Fast capture of cancer markers will aid in diagnosis, treatment

"Most cells generate and secrete extracellular vesicles," says Siyang Zheng, associate professor of biomedical engineering and electrical engineering. "But they are difficult for us to study. They are sub-micrometer particles, so we really need an electron microscope to see them. There are many technical challenges in the isolation of nanoscale EVs that we are trying to overcome for point-of-care cancer diagnostics."

At one time, researchers believed that EVs were little more than garbage bags that were tossed out by cells. More recently, they have come to understand that these tiny fat-enclosed sacks -- lipids -- contain double-stranded DNA, RNA and proteins that are responsible for communicating between cells and can carry markers for their origin cells, including tumor cells. In the case of cancer, at least one function for EVs is to prepare distant tissue for metastasis.

The team's initial challenge was to develop a method to isolate and purify EVs in blood samples that contain multiple other components. The use of liquid biopsy, or blood testing, for cancer diagnosis is a recent development that offers benefits over traditional biopsy, which requires removing a tumor or sticking a needle into a tumor to extract cancer cells. For lung cancer or brain cancers, such invasive techniques are difficult, expensive and can be painful.

"Noninvasive techniques such as liquid biopsy are preferable for not only detection and discovery, but also for monitoring treatment," says Chandra Belani, professor of medicine and deputy director of the Cancer Institute, Penn State College of Medicine, and clinical collaborator on the study.

"We invented a system of two micro/nano materials," Zheng says. "One is a labeling probe with two lipid tails that spontaneously insert into the lipid surface of the extracellular vesicle. At the other end of the probe we have a biotin molecule that will be recognized by an avidin molecule we have attached to a magnetic bead."

The surface-modified magnetic beads are 400 to 500 nanometers in diameter and the labeling probes is on the order of 10 nanometers. When the system is optimized, the researchers can isolate the EVs from blood plasma samples in about 15 minutes. The EVs and their contents can then be analyzed in a lab setting or sent to a commercial diagnostic lab to characterize the DNA, RNA and proteins.

In a paper published online today, April 10, and as the cover article for April in Nature Biomedical Engineering, lead author Yuan Wan, a postdoctoral researcher in Zheng's lab, describes using the nanoprobes to capture EVs from the blood plasma of 19 patients with non-small-cell lung cancer.

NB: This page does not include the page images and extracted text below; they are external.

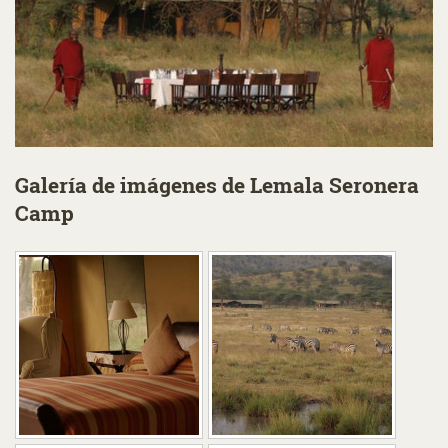
Galería de imágenes de Lemala Seronera
Camp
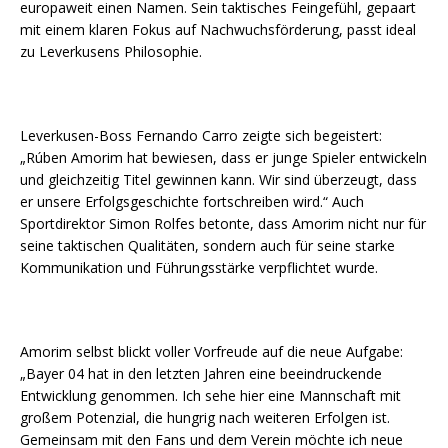
europaweit einen Namen. Sein taktisches Feingefühl, gepaart
mit einem klaren Fokus auf Nachwuchsförderung, passt ideal
zu Leverkusens Philosophie.
Leverkusen-Boss Fernando Carro zeigte sich begeistert:
„Rúben Amorim hat bewiesen, dass er junge Spieler entwickeln
und gleichzeitig Titel gewinnen kann. Wir sind überzeugt, dass
er unsere Erfolgsgeschichte fortschreiben wird.“ Auch
Sportdirektor Simon Rolfes betonte, dass Amorim nicht nur für
seine taktischen Qualitäten, sondern auch für seine starke
Kommunikation und Führungsstärke verpflichtet wurde.
Amorim selbst blickt voller Vorfreude auf die neue Aufgabe:
„Bayer 04 hat in den letzten Jahren eine beeindruckende
Entwicklung genommen. Ich sehe hier eine Mannschaft mit
großem Potenzial, die hungrig nach weiteren Erfolgen ist.
Gemeinsam mit den Fans und dem Verein möchte ich neue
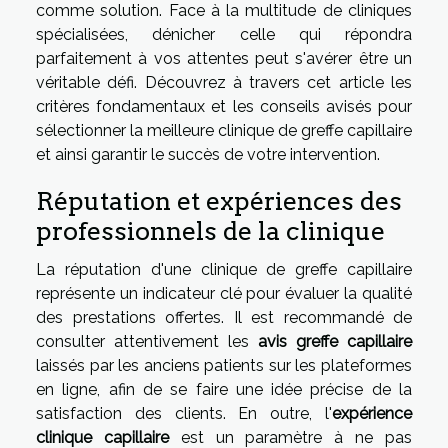
comme solution. Face à la multitude de cliniques
spécialisées, dénicher celle qui répondra
parfaitement à vos attentes peut s'avérer être un
véritable défi. Découvrez à travers cet article les
critères fondamentaux et les conseils avisés pour
sélectionner la meilleure clinique de greffe capillaire
et ainsi garantir le succès de votre intervention.
Réputation et expériences des
professionnels de la clinique
La réputation d'une clinique de greffe capillaire
représente un indicateur clé pour évaluer la qualité
des prestations offertes. Il est recommandé de
consulter attentivement les
avis greffe capillaire
laissés par les anciens patients sur les plateformes
en ligne, afin de se faire une idée précise de la
satisfaction des clients. En outre, l'
expérience
clinique capillaire
est un paramètre à ne pas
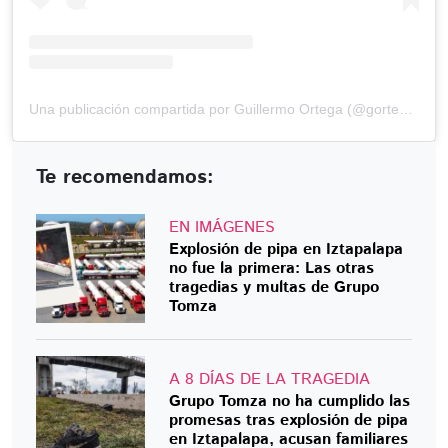
Una publicación compartida por Guillermo Ortega (@gortega_r)
Te recomendamos:
EN IMÁGENES
Explosión de pipa en Iztapalapa
no fue la primera: Las otras
tragedias y multas de Grupo
Tomza
A 8 DÍAS DE LA TRAGEDIA
Grupo Tomza no ha cumplido las
promesas tras explosión de pipa
en Iztapalapa, acusan familiares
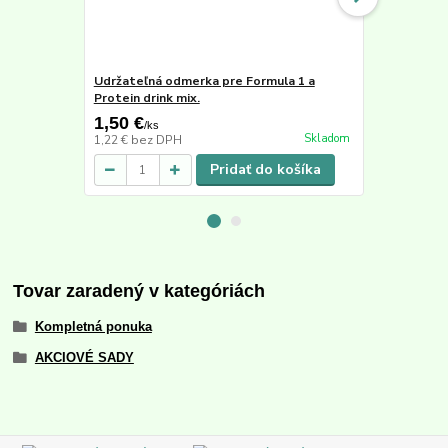
Udržateľná odmerka pre Formula 1 a
Šejker 500 
Protein drink mix.
1,50 €
4,90 €
/
ks
/
ks
Skladom
1,22 €
bez DPH
3,98 €
bez D
Pridať do košíka
Tovar zaradený v kategóriách
Kompletná ponuka
AKCIOVÉ SADY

"Aided with this new approach, we successfully isolated EVs from 19 patients with advanced lung cancer and identified DNA mutations that can guide precision therapy instead of routine chemotherapy," Wan says. "From collecting blood to obtaining EV-derived DNA, the whole procedure can be completed within one hour. It only requires a magnet and a common benchtop centrifuge. Compared to prevalent methods, the nanoprobe system would greatly facilitate clinical laboratory examination."

Because the technology requires only materials and an external magnet, it is relatively inexpensive and fast compared to the current gold standard of separation, called ultracentrifugation, which requires expensive equipment and takes hours to complete.

Once validated in a larger study, Zheng and Belani believe that this technique can be applied not only to lung cancer but also to most if not all solid tumors, which are responsible for 80-90 percent of cancer deaths.

"Sequencing the DNA isolated from the EVs will serve as a promising tool to track cancer evolution and monitor tumor dynamics with the ultimate goal of improving cancer survival," Belani concludes.